Аскольд Викторович встал, открыл окно. С улицы дохнуло холодной свежестью с небольшой примесью уже привычной подмосковной гари. Он спрятался под одеяло.
Правильно, что решил не ехать на дачу. Несмотря на полушутливый звонок, все опять кончилось бы идиотским «неразговариванием», обоюдным молчанием. Она с поджатыми губами, ему противно. Но это еще в лучшем случае. А то и продолжение скандала: насмешки, осточертевшие издевательства… В общем, все правильно.

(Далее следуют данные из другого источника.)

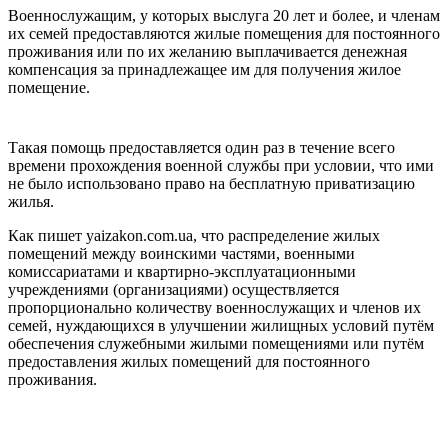
Военнослужащим, у которых выслуга 20 лет и более, и членам
их семей предоставляются жилые помещения для постоянного
проживания или по их желанию выплачивается денежная
компенсация за принадлежащее им для получения жилое
помещение.
Такая помощь предоставляется один раз в течение всего
времени прохождения военной службы при условии, что ими
не было использовано право на бесплатную приватизацию
жилья.
Как пишет yaizakon.com.ua, что распределение жилых
помещений между воинскими частями, военными
комиссариатами и квартирно-эксплуатационными
учреждениями (организациями) осуществляется
пропорционально количеству военнослужащих и членов их
семей, нуждающихся в улучшении жилищных условий путём
обеспечения служебными жилыми помещениями или путём
предоставления жилых помещений для постоянного
проживания.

Он выполнил свою всегдашнюю преддачную обязанность: купил продукты. Завтра к ней подъедет ее роскошная подруга, ее аккомпаниаторша. Она и захватит продукты, уже договорено. А он завтра уже будет далеко. У Сергея. Он любил этот маленький Сергеев городок в семидесяти километрах от Москвы. И маленький деревянный домик, невидимый с улицы из-за зелени. Сергей был единственный неродственник, кого он любил и с кем хоть редко, но общался.
Любил потому, что Сергей был последовательным и точным во всем, даже в такой зыбкой, легко меняющейся сфере, как пристрастия, увлечения. И принципы у него были незыблемые. Как большие, касающиеся судьбы, так и маленькие, бытовые.
Познакомился Грандиевский с Сергеем Сергеевичем Гротовым давно, когда тот кончал медицинский. И сразу сошлись. Гротов терпеть не мог больших городов. Был страстным рыболовом и охотником. Добился назначения в северную экспедицию. Зарекомендовал себя прекрасным практиком, мастером медицины на все руки, как старые земские врачи. Кстати, весь род Гротовых был медицинский, земский. В экспедициях охотился, ловил рыбу. Аскольд Викторович завидовал его трофеям. Да и образу жизни. Наездился вдоволь, женился поздно. И осел в этом маленьком городке, в домике жены.
Там он большой человек, главный врач городской поликлиники. Жена тихая, милая, круглая блондинка с прогревающим до костей ласковым, добрым взглядом. Все, даже самые юные сотрудницы, зовут ее Катенька, будто она так и не выросла из своего девичьего имени. Словно доброта, живая готовность что-то сделать, кому-то помочь, куда-то сбегать, сочувствие ко всем сохраняют юность. Злиться, приходить в ярость, тем более кричать она совершенно не могла. Бывало, конечно, и Катеньку что-то очень задевало. И тогда она вдруг начинала смешно суетиться, как разоренный муравейник. Делала какие-то движения невпопад, бормотала невнятные слова, произносила множество междометий. И скоро успокаивалась. И опять становилась самой собой, ровной, тающе мягкой. Бывали такие смятения крайне редко. Катенька работала в библиотеке и оттого, наверное, такая тихая, что привыкла уважать тишину.
Гротов, ослепительно черный, небольшой, складный, с усиками, со жгучими глазами и шевелюрой, пожизненно влюблен в свою жену.